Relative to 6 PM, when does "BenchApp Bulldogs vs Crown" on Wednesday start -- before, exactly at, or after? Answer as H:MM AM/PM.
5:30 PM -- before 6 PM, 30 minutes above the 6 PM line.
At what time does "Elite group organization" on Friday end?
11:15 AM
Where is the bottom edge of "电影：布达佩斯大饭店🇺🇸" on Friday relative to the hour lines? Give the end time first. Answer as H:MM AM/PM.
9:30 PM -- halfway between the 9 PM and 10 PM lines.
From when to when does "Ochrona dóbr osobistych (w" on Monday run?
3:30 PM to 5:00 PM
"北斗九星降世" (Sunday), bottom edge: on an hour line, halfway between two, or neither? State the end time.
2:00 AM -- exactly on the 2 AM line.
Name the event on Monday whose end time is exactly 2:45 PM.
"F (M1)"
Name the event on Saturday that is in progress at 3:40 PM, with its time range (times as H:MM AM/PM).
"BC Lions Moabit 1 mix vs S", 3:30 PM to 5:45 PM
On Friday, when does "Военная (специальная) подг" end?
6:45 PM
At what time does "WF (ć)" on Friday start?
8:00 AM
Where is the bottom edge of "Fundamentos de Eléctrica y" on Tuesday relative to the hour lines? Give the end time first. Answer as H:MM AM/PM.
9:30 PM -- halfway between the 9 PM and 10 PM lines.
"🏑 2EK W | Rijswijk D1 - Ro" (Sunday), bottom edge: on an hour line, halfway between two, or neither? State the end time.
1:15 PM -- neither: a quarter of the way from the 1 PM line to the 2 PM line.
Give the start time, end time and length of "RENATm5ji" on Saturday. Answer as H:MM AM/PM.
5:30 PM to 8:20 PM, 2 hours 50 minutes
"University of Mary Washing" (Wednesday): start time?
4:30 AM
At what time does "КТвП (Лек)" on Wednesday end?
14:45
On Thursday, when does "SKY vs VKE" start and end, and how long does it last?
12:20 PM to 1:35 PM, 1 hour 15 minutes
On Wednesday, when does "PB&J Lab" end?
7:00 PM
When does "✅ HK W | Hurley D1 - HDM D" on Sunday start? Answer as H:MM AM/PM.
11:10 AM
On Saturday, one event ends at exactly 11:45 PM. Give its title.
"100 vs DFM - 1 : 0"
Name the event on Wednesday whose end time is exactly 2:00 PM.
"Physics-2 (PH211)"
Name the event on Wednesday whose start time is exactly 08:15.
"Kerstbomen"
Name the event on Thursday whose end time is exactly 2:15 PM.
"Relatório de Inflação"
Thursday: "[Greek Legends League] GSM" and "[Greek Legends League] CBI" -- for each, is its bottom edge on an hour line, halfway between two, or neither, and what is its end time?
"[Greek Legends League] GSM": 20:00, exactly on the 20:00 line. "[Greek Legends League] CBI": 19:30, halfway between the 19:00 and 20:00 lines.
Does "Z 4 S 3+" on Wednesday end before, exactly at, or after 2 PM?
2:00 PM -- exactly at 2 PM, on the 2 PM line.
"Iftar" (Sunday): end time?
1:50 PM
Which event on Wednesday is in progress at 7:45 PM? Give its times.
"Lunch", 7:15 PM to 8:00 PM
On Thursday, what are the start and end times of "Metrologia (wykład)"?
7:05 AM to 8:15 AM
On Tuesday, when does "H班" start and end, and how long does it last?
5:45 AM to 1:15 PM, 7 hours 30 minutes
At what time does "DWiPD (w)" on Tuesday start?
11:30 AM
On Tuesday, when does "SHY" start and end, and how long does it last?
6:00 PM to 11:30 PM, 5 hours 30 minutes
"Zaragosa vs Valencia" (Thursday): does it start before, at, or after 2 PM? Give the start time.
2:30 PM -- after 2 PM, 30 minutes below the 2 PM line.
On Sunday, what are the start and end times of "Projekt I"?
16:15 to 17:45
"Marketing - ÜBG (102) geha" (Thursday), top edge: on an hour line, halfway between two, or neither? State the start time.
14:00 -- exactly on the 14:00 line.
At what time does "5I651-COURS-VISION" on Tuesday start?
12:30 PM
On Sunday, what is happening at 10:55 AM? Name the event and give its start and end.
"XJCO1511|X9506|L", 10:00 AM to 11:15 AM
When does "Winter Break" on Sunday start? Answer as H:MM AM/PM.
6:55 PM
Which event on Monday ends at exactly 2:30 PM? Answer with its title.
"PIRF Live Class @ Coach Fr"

● ● ●

→ **Short task**
Please give the entire listing above as a numbered list, leaving out any blank lines.

→ **Answer**
1. Relative to 6 PM, when does "BenchApp Bulldogs vs Crown" on Wednesday start -- before, exactly at, or after? Answer as H:MM AM/PM.
2. 5:30 PM -- before 6 PM, 30 minutes above the 6 PM line.
3. At what time does "Elite group organization" on Friday end?
4. 11:15 AM
5. Where is the bottom edge of "电影：布达佩斯大饭店🇺🇸" on Friday relative to the hour lines? Give the end time first. Answer as H:MM AM/PM.
6. 9:30 PM -- halfway between the 9 PM and 10 PM lines.
7. From when to when does "Ochrona dóbr osobistych (w" on Monday run?
8. 3:30 PM to 5:00 PM
9. "北斗九星降世" (Sunday), bottom edge: on an hour line, halfway between two, or neither? State the end time.
10. 2:00 AM -- exactly on the 2 AM line.
11. Name the event on Monday whose end time is exactly 2:45 PM.
12. "F (M1)"
13. Name the event on Saturday that is in progress at 3:40 PM, with its time range (times as H:MM AM/PM).
14. "BC Lions Moabit 1 mix vs S", 3:30 PM to 5:45 PM
15. On Friday, when does "Военная (специальная) подг" end?
16. 6:45 PM
17. At what time does "WF (ć)" on Friday start?
18. 8:00 AM
19. Where is the bottom edge of "Fundamentos de Eléctrica y" on Tuesday relative to the hour lines? Give the end time first. Answer as H:MM AM/PM.
20. 9:30 PM -- halfway between the 9 PM and 10 PM lines.
21. "🏑 2EK W | Rijswijk D1 - Ro" (Sunday), bottom edge: on an hour line, halfway between two, or neither? State the end time.
22. 1:15 PM -- neither: a quarter of the way from the 1 PM line to the 2 PM line.
23. Give the start time, end time and length of "RENATm5ji" on Saturday. Answer as H:MM AM/PM.
24. 5:30 PM to 8:20 PM, 2 hours 50 minutes
25. "University of Mary Washing" (Wednesday): start time?
26. 4:30 AM
27. At what time does "КТвП (Лек)" on Wednesday end?
28. 14:45
29. On Thursday, when does "SKY vs VKE" start and end, and how long does it last?
30. 12:20 PM to 1:35 PM, 1 hour 15 minutes
31. On Wednesday, when does "PB&J Lab" end?
32. 7:00 PM
33. When does "✅ HK W | Hurley D1 - HDM D" on Sunday start? Answer as H:MM AM/PM.
34. 11:10 AM
35. On Saturday, one event ends at exactly 11:45 PM. Give its title.
36. "100 vs DFM - 1 : 0"
37. Name the event on Wednesday whose end time is exactly 2:00 PM.
38. "Physics-2 (PH211)"
39. Name the event on Wednesday whose start time is exactly 08:15.
40. "Kerstbomen"
41. Name the event on Thursday whose end time is exactly 2:15 PM.
42. "Relatório de Inflação"
43. Thursday: "[Greek Legends League] GSM" and "[Greek Legends League] CBI" -- for each, is its bottom edge on an hour line, halfway between two, or neither, and what is its end time?
44. "[Greek Legends League] GSM": 20:00, exactly on the 20:00 line. "[Greek Legends League] CBI": 19:30, halfway between the 19:00 and 20:00 lines.
45. Does "Z 4 S 3+" on Wednesday end before, exactly at, or after 2 PM?
46. 2:00 PM -- exactly at 2 PM, on the 2 PM line.
47. "Iftar" (Sunday): end time?
48. 1:50 PM
49. Which event on Wednesday is in progress at 7:45 PM? Give its times.
50. "Lunch", 7:15 PM to 8:00 PM
51. On Thursday, what are the start and end times of "Metrologia (wykład)"?
52. 7:05 AM to 8:15 AM
53. On Tuesday, when does "H班" start and end, and how long does it last?
54. 5:45 AM to 1:15 PM, 7 hours 30 minutes
55. At what time does "DWiPD (w)" on Tuesday start?
56. 11:30 AM
57. On Tuesday, when does "SHY" start and end, and how long does it last?
58. 6:00 PM to 11:30 PM, 5 hours 30 minutes
59. "Zaragosa vs Valencia" (Thursday): does it start before, at, or after 2 PM? Give the start time.
60. 2:30 PM -- after 2 PM, 30 minutes below the 2 PM line.
61. On Sunday, what are the start and end times of "Projekt I"?
62. 16:15 to 17:45
63. "Marketing - ÜBG (102) geha" (Thursday), top edge: on an hour line, halfway between two, or neither? State the start time.
64. 14:00 -- exactly on the 14:00 line.
65. At what time does "5I651-COURS-VISION" on Tuesday start?
66. 12:30 PM
67. On Sunday, what is happening at 10:55 AM? Name the event and give its start and end.
68. "XJCO1511|X9506|L", 10:00 AM to 11:15 AM
69. When does "Winter Break" on Sunday start? Answer as H:MM AM/PM.
70. 6:55 PM
71. Which event on Monday ends at exactly 2:30 PM? Answer with its title.
72. "PIRF Live Class @ Coach Fr"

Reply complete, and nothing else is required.